5:00 – 6:00 – Networking, Happy Hour, and Refreshments
6:00 – 7:00 – Databricks presents upcoming features in Apache Spark 2.3
7:00 – 8:00 – GridGain presents Apache Ignite for streaming analytics Talks and Demonstrations:
Databricks Delta and new features in Apache Spark 2.3
This talk presents new and upcoming features in Apache Spark 2.3 and Databricks. Come learn about new Structured Streaming features like stream-to-stream joins, low-latency continuous processing, as well as updates to the SQL Cost Based optimizer, and support for ML Pipeline scoring.
In the second half of the talk, we demonstrate Databricks Delta through notebooks. Delta adds transactional support and performance optimizations to the Databricks Runtime, which allows for faster, consistent, and reliable support for concurrent batch and streaming workloads in cloud data lakes.
Apache Spark and Apache Ignite: Make streaming analytics real with in-memory computing
Streaming analytics software, and Apache Spark in particular, has entered the spotlight as companies try to improve the customer experience and other business outcomes in real-time through automation. It's the arguably the biggest improvement any company can make to their business. It's done by intelligently processing data streams and identifying important events and acting on them in near real-time by kicking off a simple action or more sophisticated business process. One challenge is how to process all this data, which has grown 50x in the last decade alone, and do it in seconds not hours. Another is how to use new types of intelligence, from simple regressions to machine learning, to improve outcomes. The answer several early innovators have turned to is a combination of Apache Spark and Apache Ignite that combines in-memory computing with collocation of data and computations. In this talk we will drill down into several examples using Apache Spark and Apache Ignite. Learn how Apache Spark is integrated with Apache Ignite through standard Spark APIs, and how Spark benefits from processing data in-memory in Apache Ignite.

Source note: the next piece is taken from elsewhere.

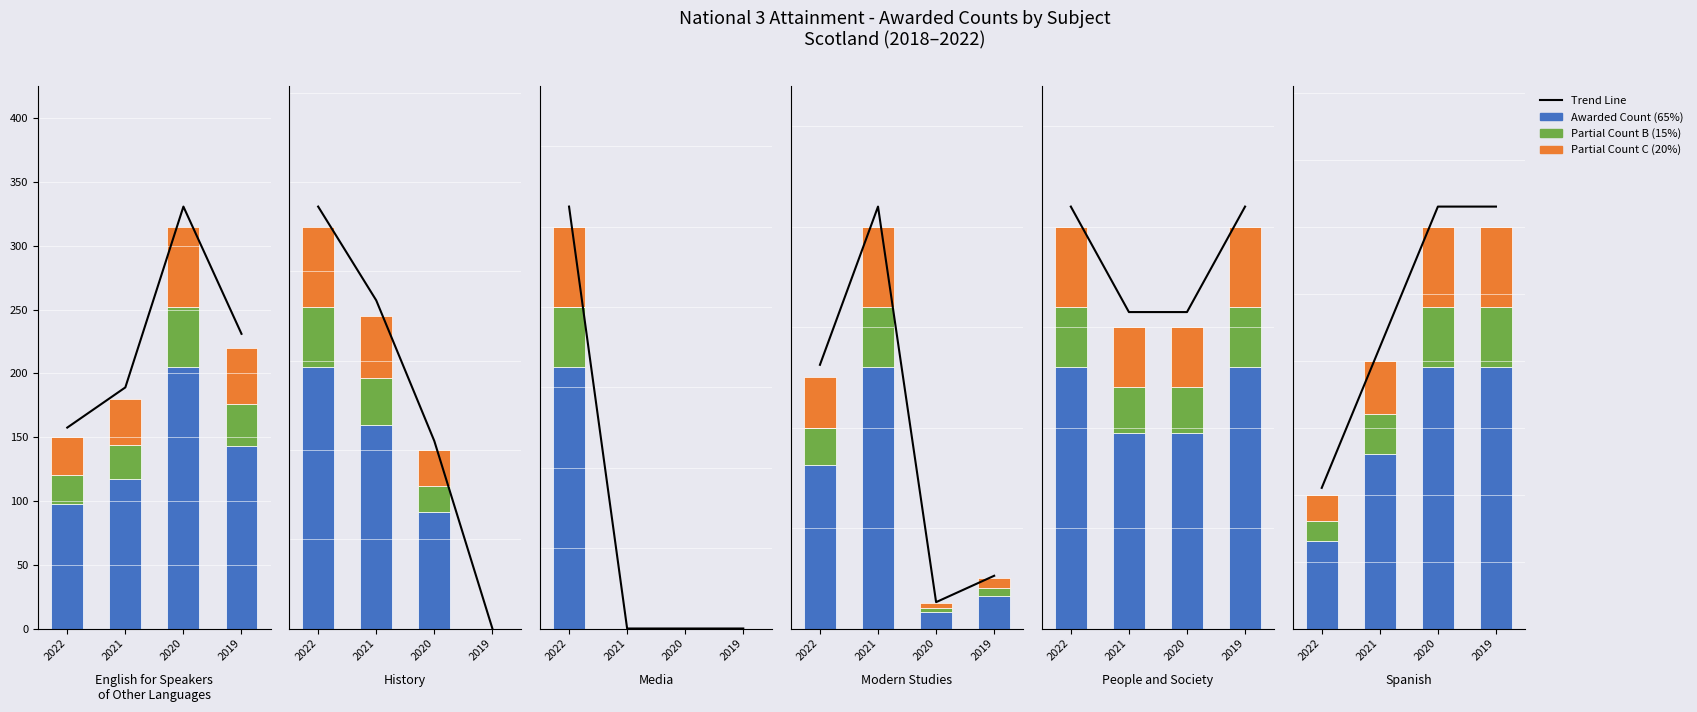

What is the difference between the maximum and second lowest values in the Trend Line series?

141.8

Specifically in this session we will demonstrate:
- how to use Ignite as an in-memory database for Spark applications
- how to perform streaming analytics by deploying Spark stream pipeline
- how to process data stored in Ignite with Spark RDDs and DataFrames
- how to speed up SQL queries by leveraging the Ignite SQL engine and indexing
Ameet Kini, PhD., is a Resident Solutions Architect at Databricks, where he is privileged to help Federal agencies adopt and succeed with Databricks and Spark. In recent roles, Ameet has worked as a researcher, developer, and architect building production big data applications in the geospatial and graph analysis domains, supporting agencies across the Federal government. He is an early adopter of Spark, having seen the pre-structured days of v0.6. Ameet received a Ph.D. in Computer Science from the University of Wisconsin-Madison in the area of large scale data management and a B.S. in Computer Science from UMBC.

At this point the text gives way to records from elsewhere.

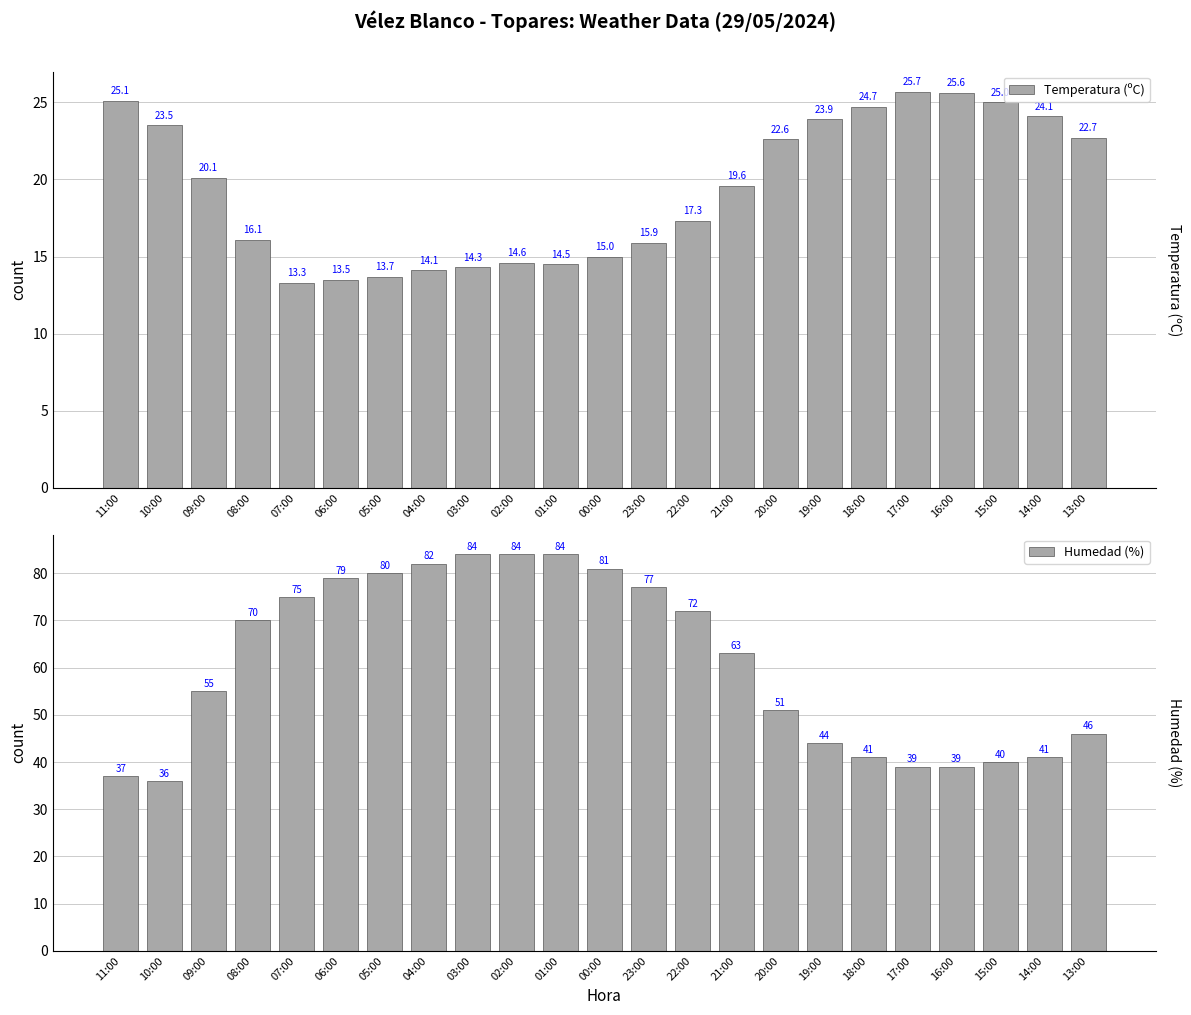

What is the sum of all Temperatura (ºC) values?

444.9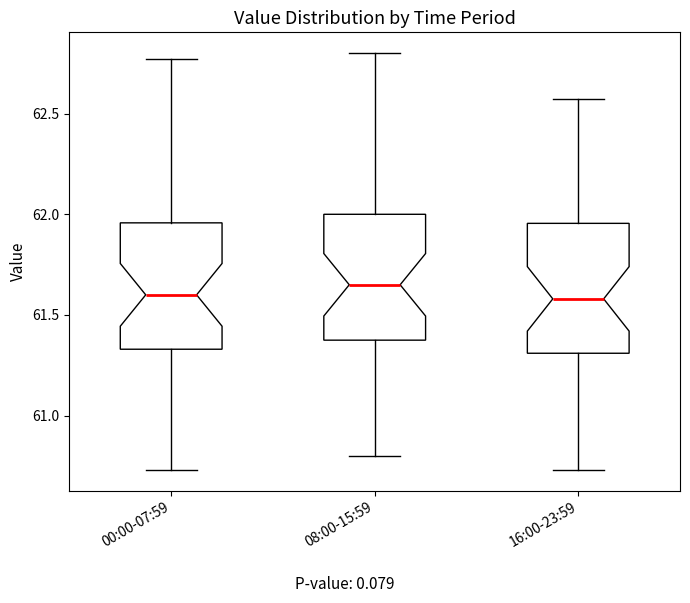

Reading left to right, transcribe this box plot: for each box, give where its median line is, the range the box spans, and where its two whiskers end, as read against the y-axis. The values are not printed on the chart, so give them approximately, as read against the axis.

00:00-07:59: median 61.60, box 61.35 to 61.95, whiskers 60.75 to 62.75
08:00-15:59: median 61.65, box 61.40 to 62.00, whiskers 60.80 to 62.80
16:00-23:59: median 61.60, box 61.30 to 61.95, whiskers 60.75 to 62.55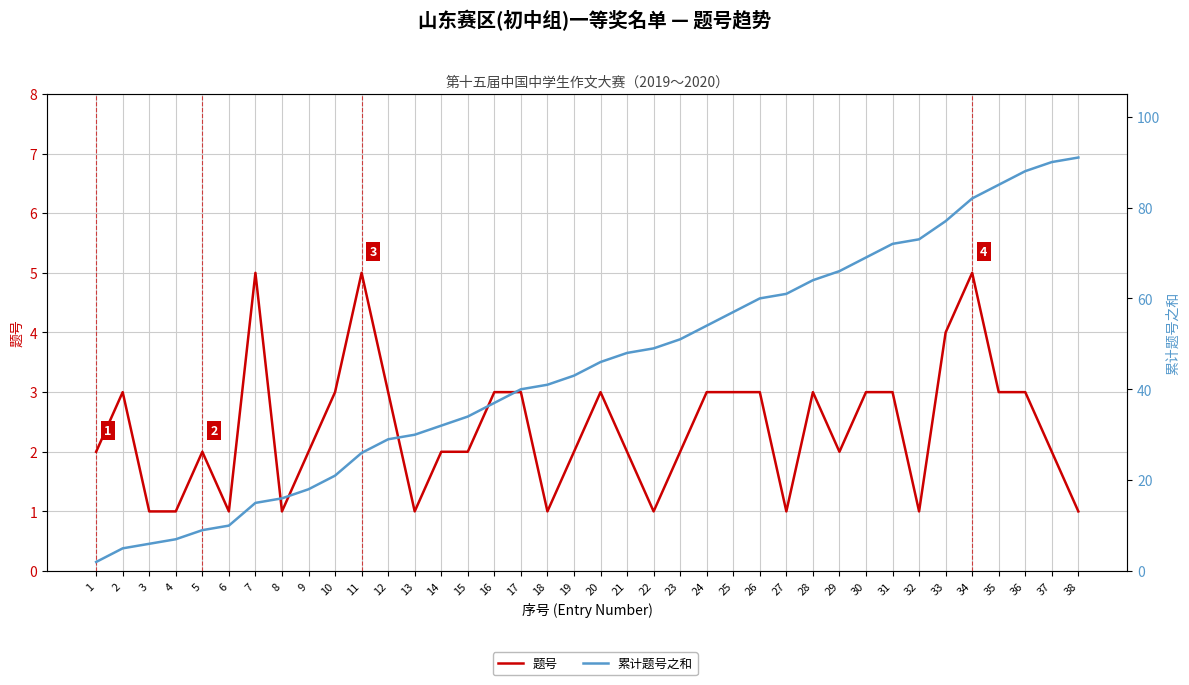

Rank the series by their maximum value, from lowest to highest.

题号, 累计题号之和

Akmal Chaudhri, PhD., is GridGain’s Technology Evangelist. His role is to help build the global Apache Ignite community and raise awareness through presentations and technical writing. Akmal has over 25 years experience in IT and has previously held roles as a developer, consultant, product strategist and technical trainer. He has worked for several blue-chip companies such as Reuters and IBM, and also the Big Data startups Hortonworks (Hadoop) and DataStax (Cassandra NoSQL Database).